Quem são os investigados no caso?

A investigação envolve três servidores ligados à gestão da Amazonprev e um empresário. Eles foram identificados como:

  • Claudinei Soares - ex-gestor de recursos da Amazonprev e coordenador do comitê de investimentos;
  • Cláudio Marins de Melo - diretor de Administração e Finanças;
  • André Luis Bentes de Souza - ex-diretor de Previdência da Amazonprev;
  • Sávio Loyola e Silva - proprietário da empresa ALFA A Consultoria e Gestão de Frota Ltda, sediada em Niterói, no Rio de Janeiro.

Segundo a PF, a empresa teria transferido valores a servidores e gestores ligados à execução das aplicações investigadas. A Justiça Federal determinou o afastamento cautelar dos servidores por 90 dias para evitar interferência nas investigações.

Qual a função dos investigados?

A Polícia Federal aponta Claudinei Soares como o principal responsável por ordenar e executar aplicações financeiras sem deliberação prévia do Comitê de Investimentos. As investigações indicam que ele determinou operações de grande valor e, em alguns casos, teria fracionado operações para contornar limites administrativos.

Cláudio Marins de Melo, diretor de Administração e Finanças, teria participado ao autorizar, concordar e posteriormente ratificar as aplicações, mesmo diante de irregularidades procedimentais.
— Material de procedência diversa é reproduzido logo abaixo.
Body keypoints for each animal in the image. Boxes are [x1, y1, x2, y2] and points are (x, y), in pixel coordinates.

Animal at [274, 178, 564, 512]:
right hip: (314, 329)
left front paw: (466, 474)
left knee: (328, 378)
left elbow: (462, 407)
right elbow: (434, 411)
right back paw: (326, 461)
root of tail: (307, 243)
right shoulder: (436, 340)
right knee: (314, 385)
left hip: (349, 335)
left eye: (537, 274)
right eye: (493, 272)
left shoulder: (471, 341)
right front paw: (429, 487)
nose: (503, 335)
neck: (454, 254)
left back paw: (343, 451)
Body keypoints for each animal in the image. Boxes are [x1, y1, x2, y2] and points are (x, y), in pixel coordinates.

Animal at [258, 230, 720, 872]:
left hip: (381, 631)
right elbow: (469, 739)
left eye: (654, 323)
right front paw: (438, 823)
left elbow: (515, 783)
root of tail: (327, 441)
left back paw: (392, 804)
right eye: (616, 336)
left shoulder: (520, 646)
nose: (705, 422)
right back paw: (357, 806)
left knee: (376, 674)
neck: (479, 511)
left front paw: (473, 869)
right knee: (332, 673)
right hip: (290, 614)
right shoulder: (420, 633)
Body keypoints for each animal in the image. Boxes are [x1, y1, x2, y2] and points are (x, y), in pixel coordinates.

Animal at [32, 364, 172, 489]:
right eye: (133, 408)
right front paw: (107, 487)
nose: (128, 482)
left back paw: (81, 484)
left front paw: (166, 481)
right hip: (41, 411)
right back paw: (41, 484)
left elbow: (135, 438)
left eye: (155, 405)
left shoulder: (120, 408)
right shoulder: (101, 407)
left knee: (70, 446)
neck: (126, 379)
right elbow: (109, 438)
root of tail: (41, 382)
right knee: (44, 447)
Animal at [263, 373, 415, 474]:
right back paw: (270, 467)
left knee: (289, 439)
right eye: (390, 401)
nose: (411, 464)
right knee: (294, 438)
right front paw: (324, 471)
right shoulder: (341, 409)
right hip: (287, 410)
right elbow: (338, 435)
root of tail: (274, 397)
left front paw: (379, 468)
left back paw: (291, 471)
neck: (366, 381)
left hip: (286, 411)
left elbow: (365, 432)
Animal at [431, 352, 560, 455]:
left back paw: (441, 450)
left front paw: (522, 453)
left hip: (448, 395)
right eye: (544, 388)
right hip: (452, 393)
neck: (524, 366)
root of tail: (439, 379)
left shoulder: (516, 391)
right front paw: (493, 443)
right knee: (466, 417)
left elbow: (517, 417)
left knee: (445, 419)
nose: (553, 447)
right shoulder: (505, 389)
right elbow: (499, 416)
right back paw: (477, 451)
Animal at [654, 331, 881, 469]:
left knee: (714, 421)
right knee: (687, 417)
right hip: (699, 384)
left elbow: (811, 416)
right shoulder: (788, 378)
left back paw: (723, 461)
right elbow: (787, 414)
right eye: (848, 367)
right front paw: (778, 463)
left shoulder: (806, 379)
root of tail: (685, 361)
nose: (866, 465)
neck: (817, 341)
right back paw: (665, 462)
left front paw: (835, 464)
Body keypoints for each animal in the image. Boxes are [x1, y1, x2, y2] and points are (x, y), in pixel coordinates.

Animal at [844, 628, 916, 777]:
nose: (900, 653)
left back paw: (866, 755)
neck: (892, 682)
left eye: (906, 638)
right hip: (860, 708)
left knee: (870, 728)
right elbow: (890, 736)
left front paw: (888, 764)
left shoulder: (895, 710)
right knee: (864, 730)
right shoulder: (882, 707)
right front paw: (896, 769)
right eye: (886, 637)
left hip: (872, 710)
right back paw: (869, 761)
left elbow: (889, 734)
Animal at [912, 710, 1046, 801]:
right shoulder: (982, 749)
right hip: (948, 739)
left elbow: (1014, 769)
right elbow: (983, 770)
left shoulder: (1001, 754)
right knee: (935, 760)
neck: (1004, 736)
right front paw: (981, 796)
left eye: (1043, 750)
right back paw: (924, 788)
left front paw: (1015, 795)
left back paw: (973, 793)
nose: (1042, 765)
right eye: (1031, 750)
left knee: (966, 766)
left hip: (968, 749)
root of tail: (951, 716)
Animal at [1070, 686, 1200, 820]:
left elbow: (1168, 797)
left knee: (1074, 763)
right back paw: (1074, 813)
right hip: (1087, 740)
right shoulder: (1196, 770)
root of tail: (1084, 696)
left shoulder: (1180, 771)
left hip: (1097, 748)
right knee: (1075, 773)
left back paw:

O ex-diretor de Previdência, André Luis Bentes de Souza, teria participado das discussões no Comitê de Investimentos e atuado no credenciamento de instituições financeiras emissoras, como os bancos Master e C6.

Já o empresário Sávio Loyola é proprietário de uma empresa que teria transferido cerca de R$ 600 mil a servidores envolvidos nas decisões de investimento, segundo a PF. As movimentações ocorreram no mesmo período das aplicações financeiras investigadas e são consideradas atípicas para o perfil econômico da empresa.

Quanto dinheiro está sob investigação?

A Polícia Federal investiga aplicações que somam cerca de R$ 390 milhões feitas pela Amazonprev. Em alguns casos, segundo a investigação, as aplicações ocorreram sem aprovação formal da diretoria ou do Comitê de Investimentos. Uma auditoria do Ministério da Previdência identificou cinco operações financeiras investigadas:

  1. Banco Master – R$ 50 milhões (junho/2024)
  2. Banco Daycoval – R$ 50 milhões (agosto/2024)
  3. Banco BTG Pactual – R$ 40,7 milhões (setembro/2024)
  4. Banco C6 Consignado – duas operações de R$ 125 milhões (setembro/2024)

Como funcionava o processo de decisão dos investimentos?

De acordo com a investigação, algumas decisões de investimento foram tomadas sem deliberação formal do Comitê de Investimentos ou registro em ata. O relatório também aponta fragilidades no processo decisório e concentração das decisões em poucos gestores responsáveis pela execução das aplicações financeiras.

O que diz a Amazonprev sobre o caso?

Em nota, a Amazonprev informou que está colaborando com as investigações e permanece à disposição das autoridades para prestar esclarecimentos. A instituição também afirmou que as aplicações investigadas não comprometem o pagamento de aposentadorias e pensões, pois o fundo possui superávit atuarial de cerca de R$ 1,7 bilhão e patrimônio superior a R$ 11 bilhões.

O que pode acontecer agora na investigação?

A Polícia Federal segue analisando documentos, movimentações financeiras e depoimentos. O material coletado na operação poderá embasar novas etapas da investigação e eventual apresentação de denúncia pelo Ministério Público Federal à Justiça.